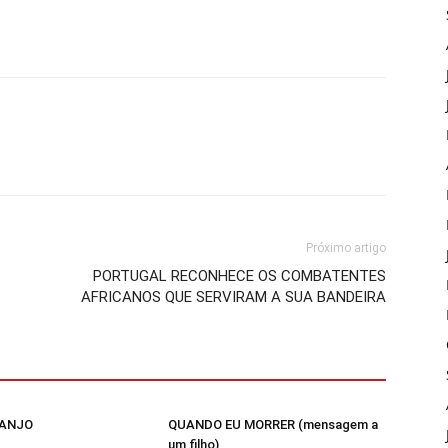
Próximo artigo
PORTUGAL RECONHECE OS COMBATENTES
AFRICANOS QUE SERVIRAM A SUA BANDEIRA
 ANJO
QUANDO EU MORRER (mensagem a
um filho)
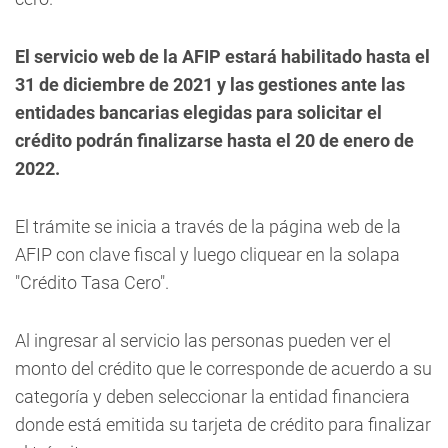
El servicio web de la AFIP estará habilitado hasta el
31 de diciembre de 2021 y las gestiones ante las
entidades bancarias elegidas para solicitar el
crédito podrán finalizarse hasta el 20 de enero de
2022.
El trámite se inicia a través de la página web de la
AFIP con clave fiscal y luego cliquear en la solapa
"Crédito Tasa Cero".
Al ingresar al servicio las personas pueden ver el
monto del crédito que le corresponde de acuerdo a su
categoría y deben seleccionar la entidad financiera
donde está emitida su tarjeta de crédito para finalizar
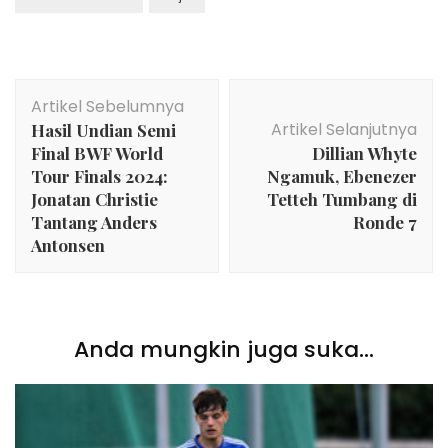
Navigasi
Artikel Sebelumnya
Artikel
Artikel Selanjutnya
Hasil Undian Semi
Final BWF World
Dillian Whyte
Tour Finals 2024:
Ngamuk, Ebenezer
Jonatan Christie
Tetteh Tumbang di
Tantang Anders
Ronde 7
Antonsen
Anda mungkin juga suka...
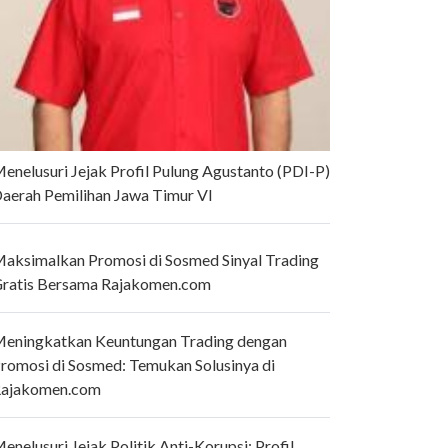
enelusuri Jejak Profil Pulung Agustanto (PDI-P)
aerah Pemilihan Jawa Timur VI
aksimalkan Promosi di Sosmed Sinyal Trading
ratis Bersama Rajakomen.com
eningkatkan Keuntungan Trading dengan
romosi di Sosmed: Temukan Solusinya di
ajakomen.com
enelusuri Jejak Politik Anti-Korupsi: Profil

_____

Work required
Give every line of text in the records as a Markdown table with the columns "No." and "Line": number the rows in order and skip blank lines. Leave the pictures out of the answer.

Expected answer
| No. | Line |
|---|---|
| 1 | Próximo artigo |
| 2 | PORTUGAL RECONHECE OS COMBATENTES |
| 3 | AFRICANOS QUE SERVIRAM A SUA BANDEIRA |
| 4 |  ANJO |
| 5 | QUANDO EU MORRER (mensagem a |
| 6 | um filho) |
| 7 | El servicio web de la AFIP estará habilitado hasta el |
| 8 | 31 de diciembre de 2021 y las gestiones ante las |
| 9 | entidades bancarias elegidas para solicitar el |
| 10 | crédito podrán finalizarse hasta el 20 de enero de |
| 11 | 2022. |
| 12 | El trámite se inicia a través de la página web de la |
| 13 | AFIP con clave fiscal y luego cliquear en la solapa |
| 14 | "Crédito Tasa Cero". |
| 15 | Al ingresar al servicio las personas pueden ver el |
| 16 | monto del crédito que le corresponde de acuerdo a su |
| 17 | categoría y deben seleccionar la entidad financiera |
| 18 | donde está emitida su tarjeta de crédito para finalizar |
| 19 | Navigasi |
| 20 | Artikel Sebelumnya |
| 21 | Artikel |
| 22 | Artikel Selanjutnya |
| 23 | Hasil Undian Semi |
| 24 | Final BWF World |
| 25 | Dillian Whyte |
| 26 | Tour Finals 2024: |
| 27 | Ngamuk, Ebenezer |
| 28 | Jonatan Christie |
| 29 | Tetteh Tumbang di |
| 30 | Tantang Anders |
| 31 | Ronde 7 |
| 32 | Antonsen |
| 33 | Anda mungkin juga suka... |
| 34 | enelusuri Jejak Profil Pulung Agustanto (PDI-P) |
| 35 | aerah Pemilihan Jawa Timur VI |
| 36 | aksimalkan Promosi di Sosmed Sinyal Trading |
| 37 | ratis Bersama Rajakomen.com |
| 38 | eningkatkan Keuntungan Trading dengan |
| 39 | romosi di Sosmed: Temukan Solusinya di |
| 40 | ajakomen.com |
| 41 | enelusuri Jejak Politik Anti-Korupsi: Profil |